The league’s legal expenses for the fiscal year totaled $756,741—costs incurred before it began litigating with the Pac-12. Among the conference’s highest-paid independent contractors in FY24 were Wasserman Media Group ($1.08 million for media rights consulting), law firm Wilkie Farr & Gallagher ($748,516) and Huron Consulting ($346,105).
The past fiscal cycle closed just before Washington State and Oregon State commenced a temporary football scheduling agreement with Mountain West schools for the 2024–25 season—a move that sparked further conflict when five MWC programs, including Boise State and San Diego State, later announced plans to join the Pac-12. In response, the Mountain West invoked its so-called “poaching penalties,” a clause in the scheduling pact that imposed $10 million damages on the Pac-12 for bringing aboard a MWC school, with escalating charges for each additional member.
This led to a federal antitrust lawsuit filed by the Pac-12 last September, alleging the penalties violated antitrust laws and that the conference had been unfairly preyed upon in its “weakened state.” The two sides are now in mediation over a financial dispute that, on paper, could total as much as $145 million in obligations from the Pac-12 to the MWC.

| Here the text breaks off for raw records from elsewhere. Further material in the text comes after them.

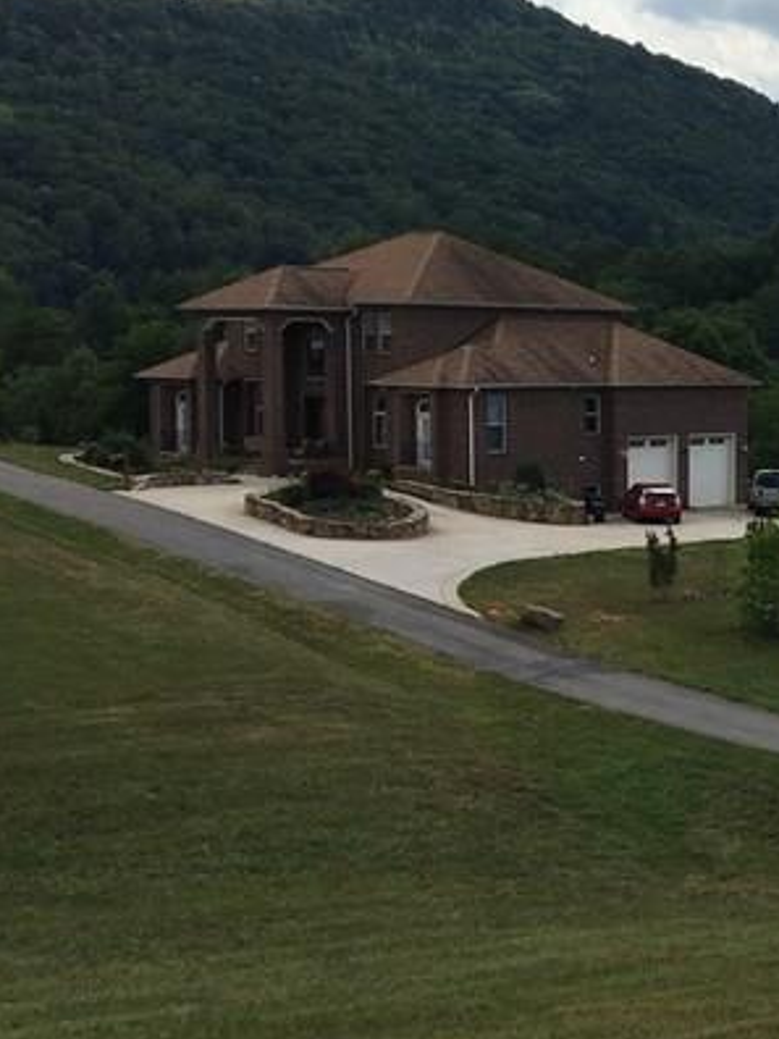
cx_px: 1104
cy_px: 517
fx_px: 2250
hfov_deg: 17.9
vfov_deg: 26.0
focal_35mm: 75
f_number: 2.2
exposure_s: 1/1923
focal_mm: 4.15
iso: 25
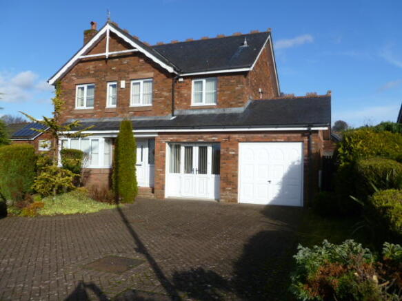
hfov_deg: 63.5
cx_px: 201
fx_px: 325
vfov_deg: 49.7
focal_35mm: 28
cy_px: 150
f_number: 3.3
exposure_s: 1/800
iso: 80
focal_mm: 5
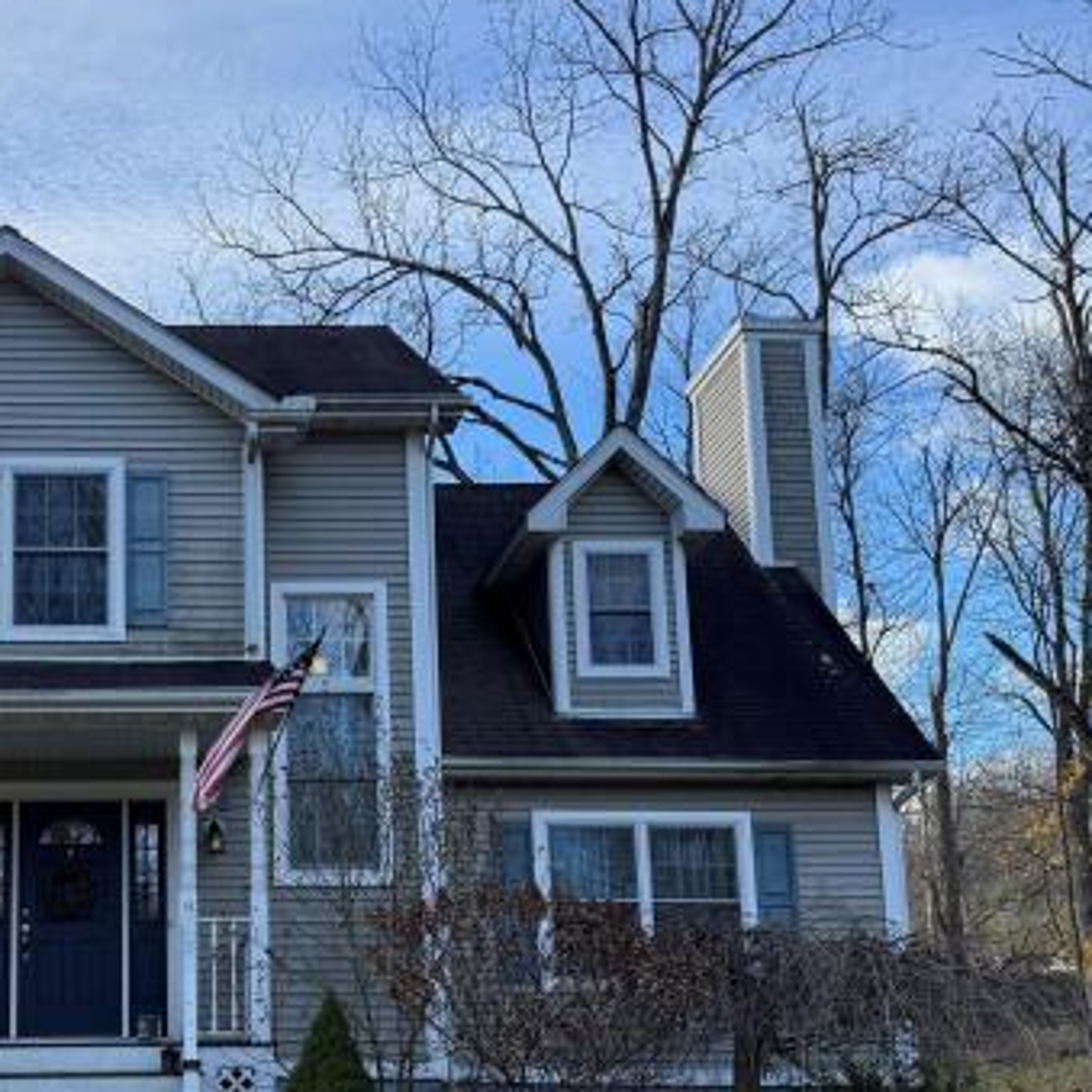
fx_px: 1606
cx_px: 168
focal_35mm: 45
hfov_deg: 35.9
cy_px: 792
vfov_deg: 36.8
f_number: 1.78
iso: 100
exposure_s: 1/1653
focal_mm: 6.76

Amid last year’s upheaval, the Mountain West awarded full membership to both Hawaii and UTEP, added Northern Illinois as a football-only member starting in 2026, and welcomed UC Davis as a full, non-football member for the 2026–27 academic year. The newly configured conference also retained Air Force, UNLV, New Mexico, Nevada, San Jose State and Wyoming, each of which committed to remain last year.